Batch processing on Kubernetes comes with many challenges - from flaky pod semantics to unique scheduling constraints to scalability concerns. Despite these challenges, hundreds of thousands of batch jobs are run on our Kuberenetes clusters daily in Accuknox. In this talk, we will dive into why we adopted Kubernetes for batch processing, its benefits, and how we were able to do so on a large scale.

Batch Processing has been actively been talked about in AI/ML scenarios, due to need of processing large sets of data for training and inferencing purposes. But with highly dynamic nature of workloads in this era, the security metadata generated in large and there's a need to understand how this can handled efficiently.
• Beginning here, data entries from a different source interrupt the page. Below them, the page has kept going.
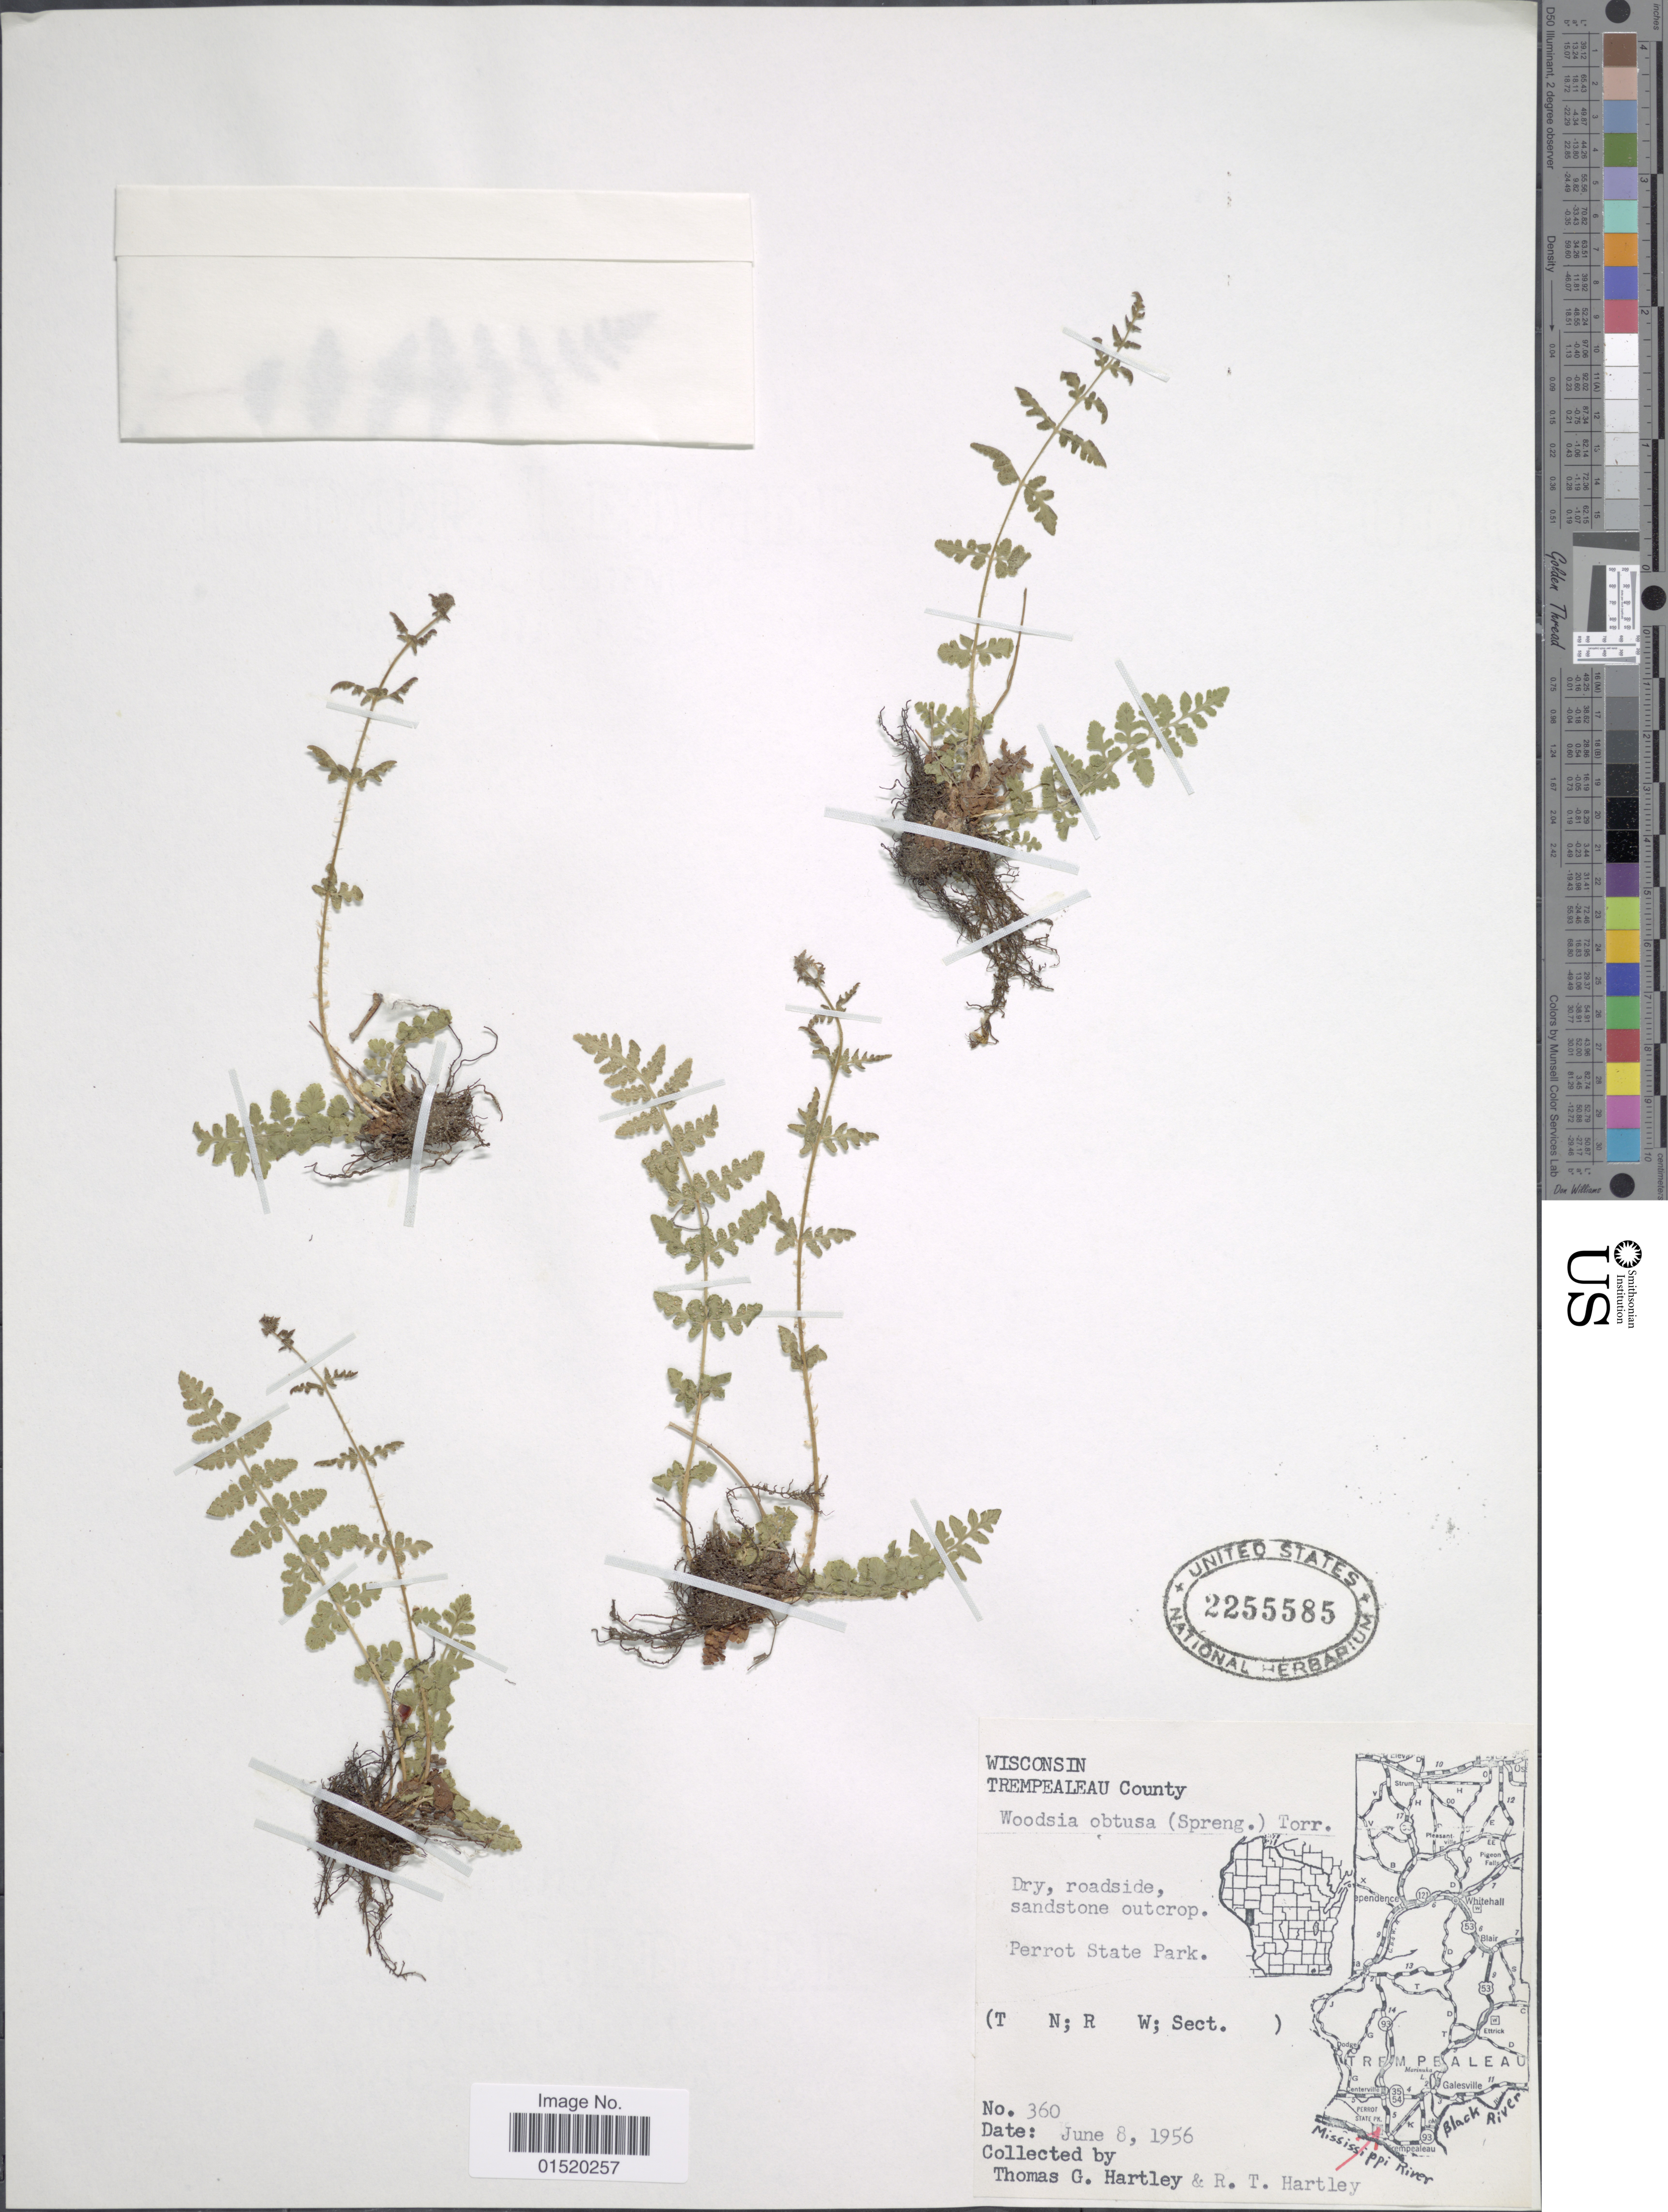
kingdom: Plantae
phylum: Tracheophyta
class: Polypodiopsida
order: Polypodiales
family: Woodsiaceae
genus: Woodsia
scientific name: Woodsia obtusa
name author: (Spreng.) Torr.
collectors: T. G. Hartley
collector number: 360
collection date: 1956-06-08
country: United States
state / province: Wisconsin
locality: Trempealeau County, Perrot State Park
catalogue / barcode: US 2255585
Lots of design considerations need to go into this to maximise resource utilisation and handle multi tenancy securely and efficiently. This session is from an end user perspective of Accuknox of implementing Kueue based Job Management and talks in details about how we configure it for our usecase.

See also: Presentation

Barun likes hacking on low level stuff and fiddling around developer toolings. He currently is maintainer and leading the development efforts for KubeArmor, CNCF Sandbox project and works as a Software Engineer at Accuknox . He loves to speak at conferences talking about Open Source, Cloud Native and Security. He is a proud CNCF Ambassador. He has been associated and am actively mentoring with programs like Google Summer of Code and LFX Mentorship.

Website: https://barun.cc/
Past Talks: https://barun.cc/talks/
Github: https://github.com/daemon1024
LinkedIn: https://linkedin.com/in/barun-acharya/
Twitter: https://twitter.com/daemon1024/

Rudraksh is a generalist software engineer who likes digging into all things related to operating systems, networks and cloud. He has maintained a couple of open source projects in the CNCF landscape and currently maintains KubeArmor as a software engineer at AccuKnox. Other than computers, he likes to talk about music all kinds.